▶ **SELECTED PASSAGE**:
################

Reference architecture

The following diagram illustrates how to architect a persona-centric data platform with on-premises data sources by using AWS purpose-built analytics services and Apache NiFi.

Figure 1. Example architecture for persona-centric data platform with on-premises data sources

Figure 1. Example architecture for persona-centric data platform with on-premises data sources

Architecture flow:

    1. Identify user personas: You must first identify user personas to derive insights from your data platform. Let’s start with identifying your users:
      • Enterprise data service users who would like to consume data from your data lake into their respective applications.
      • Business users who would like to like create business intelligence dashboards by using your data lake datasets.
      • IT users who would like to query data from your data lake by using traditional SQL queries.
      • Data scientists who would like to run machine learning algorithms to derive recommendations.
      • Enterprise data warehouse users who would like to run complex SQL queries on your data warehouse datasets.
    2. Data ingestion layer: Apache NiFi scans the on-premises data stores and ingest the data into your data lake (Amazon S3). Apache NiFi can also transform the data in transit. It supports both Extract, Transform, Load (ETL) and Extract, Load, Transform (ELT) data transformations. Apache NiFi also supports data lineage lifecycle while ingesting data into Amazon S3.
    3. Storage layer: For your data lake storage, we recommend using Amazon S3 to build a data lake. It has unmatched 11 nines of durability and 99.99% availability. You can also create raw, transformed, and enriched storage layers depending upon your use case.
    4. Cataloging layer: AWS Lake Formation provides the central catalog to store and manage metadata for all datasets hosted in the data lake by AWS Glue Data Catalog. AWS services such as AWS Glue, Amazon EMR, and Amazon Athena natively integrate with Lake Formation. They automate discovering and registering dataset metadata into the Lake Formation catalog.
    5. Processing layer: Amazon EMR processes your raw data and places them into a new S3 bucket. Use AWS Glue DataBrew and AWS Glue to process the data as needed.
    6. Consumption layer or persona-centric analytics: Once data is transformed:
      • AWS Lambda and Amazon API Gateway will allow you to develop data services for enterprise data service users
      • You can develop user-friendly dashboards for your business users using Amazon QuickSight
      • Use Amazon Athena to query transformed data for your IT users
      • Your data scientists can utilize AWS Glue DataBrew to clean and normalize the data and Amazon SageMaker for machine learning models
      • Your enterprise data warehouse users can use Amazon Redshift to derive business intelligence
    7. Security and governance layer: AWS IAM provides users, groups, and role-level identity, in addition to the ability to configure coarse-grained access control for resources managed by AWS services in all layers. AWS Lake Formation provides fine-grained access controls and you can grant/revoke permissions at the database- or table- or column-level access.

Lake House architecture on AWS

The vast majority of data lakes are built on Amazon S3. At the same time, customers are leveraging purpose-built analytics stores that are optimized for specific use cases. Customers want the freedom to move data between their centralized data lakes and the surrounding purpose-built analytics stores. And they want to get insights with speed and agility in a seamless, secure, and compliant manner. We call this modern approach to analytics the Lake House architecture.

################

▶ **EXERCISE OBJECTIVE**: Rewrite the stretch from "3. Storage layer: For" through "your use case." in the reference architecture description, substituting "curated" for "enriched". The entries after this text are not needed.

################

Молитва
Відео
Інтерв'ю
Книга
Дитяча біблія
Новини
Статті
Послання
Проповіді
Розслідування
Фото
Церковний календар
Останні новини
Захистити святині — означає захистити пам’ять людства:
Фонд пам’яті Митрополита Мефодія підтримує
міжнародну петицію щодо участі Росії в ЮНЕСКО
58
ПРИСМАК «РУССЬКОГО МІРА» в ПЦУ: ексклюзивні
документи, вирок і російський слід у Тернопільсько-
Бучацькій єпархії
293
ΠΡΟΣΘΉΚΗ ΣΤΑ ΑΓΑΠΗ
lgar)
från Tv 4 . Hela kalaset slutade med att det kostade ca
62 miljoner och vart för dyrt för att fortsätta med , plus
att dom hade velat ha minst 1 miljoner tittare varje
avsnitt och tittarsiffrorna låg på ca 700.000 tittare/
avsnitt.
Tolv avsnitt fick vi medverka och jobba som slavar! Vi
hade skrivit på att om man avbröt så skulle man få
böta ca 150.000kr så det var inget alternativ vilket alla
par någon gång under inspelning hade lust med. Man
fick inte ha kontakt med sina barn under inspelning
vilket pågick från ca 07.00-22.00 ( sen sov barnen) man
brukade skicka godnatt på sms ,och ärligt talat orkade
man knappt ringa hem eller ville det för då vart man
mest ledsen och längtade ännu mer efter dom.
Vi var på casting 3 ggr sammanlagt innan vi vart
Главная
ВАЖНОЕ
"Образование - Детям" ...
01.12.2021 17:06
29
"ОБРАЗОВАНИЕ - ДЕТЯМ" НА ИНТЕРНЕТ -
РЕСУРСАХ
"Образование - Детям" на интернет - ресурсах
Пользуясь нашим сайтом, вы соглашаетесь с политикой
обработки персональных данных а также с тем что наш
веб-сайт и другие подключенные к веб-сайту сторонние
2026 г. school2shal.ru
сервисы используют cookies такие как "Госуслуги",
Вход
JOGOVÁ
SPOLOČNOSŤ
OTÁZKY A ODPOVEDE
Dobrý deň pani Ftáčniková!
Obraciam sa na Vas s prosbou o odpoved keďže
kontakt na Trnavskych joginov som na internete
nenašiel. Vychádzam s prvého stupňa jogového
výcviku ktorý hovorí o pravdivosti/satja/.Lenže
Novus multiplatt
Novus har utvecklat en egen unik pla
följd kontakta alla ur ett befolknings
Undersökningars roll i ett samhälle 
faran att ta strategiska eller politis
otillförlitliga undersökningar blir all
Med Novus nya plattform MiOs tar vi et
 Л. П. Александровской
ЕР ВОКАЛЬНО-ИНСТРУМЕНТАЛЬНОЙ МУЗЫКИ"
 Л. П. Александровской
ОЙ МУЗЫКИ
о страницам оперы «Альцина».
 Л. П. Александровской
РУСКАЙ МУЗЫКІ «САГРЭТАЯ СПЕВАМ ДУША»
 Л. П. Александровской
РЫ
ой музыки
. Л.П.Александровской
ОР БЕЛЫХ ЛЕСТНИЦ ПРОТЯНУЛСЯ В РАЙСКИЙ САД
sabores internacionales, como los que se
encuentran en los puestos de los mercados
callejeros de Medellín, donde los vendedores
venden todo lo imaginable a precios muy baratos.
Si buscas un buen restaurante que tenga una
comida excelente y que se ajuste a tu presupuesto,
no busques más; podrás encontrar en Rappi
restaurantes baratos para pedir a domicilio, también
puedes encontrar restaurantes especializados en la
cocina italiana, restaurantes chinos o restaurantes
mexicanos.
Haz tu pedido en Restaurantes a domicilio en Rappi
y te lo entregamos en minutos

################

▶ **ANSWER SECTION**:
3. Storage layer: For your data lake storage, we recommend using Amazon S3 to build a data lake. It has unmatched 11 nines of durability and 99.99% availability. You can also create raw, transformed, and curated storage layers depending upon your use case.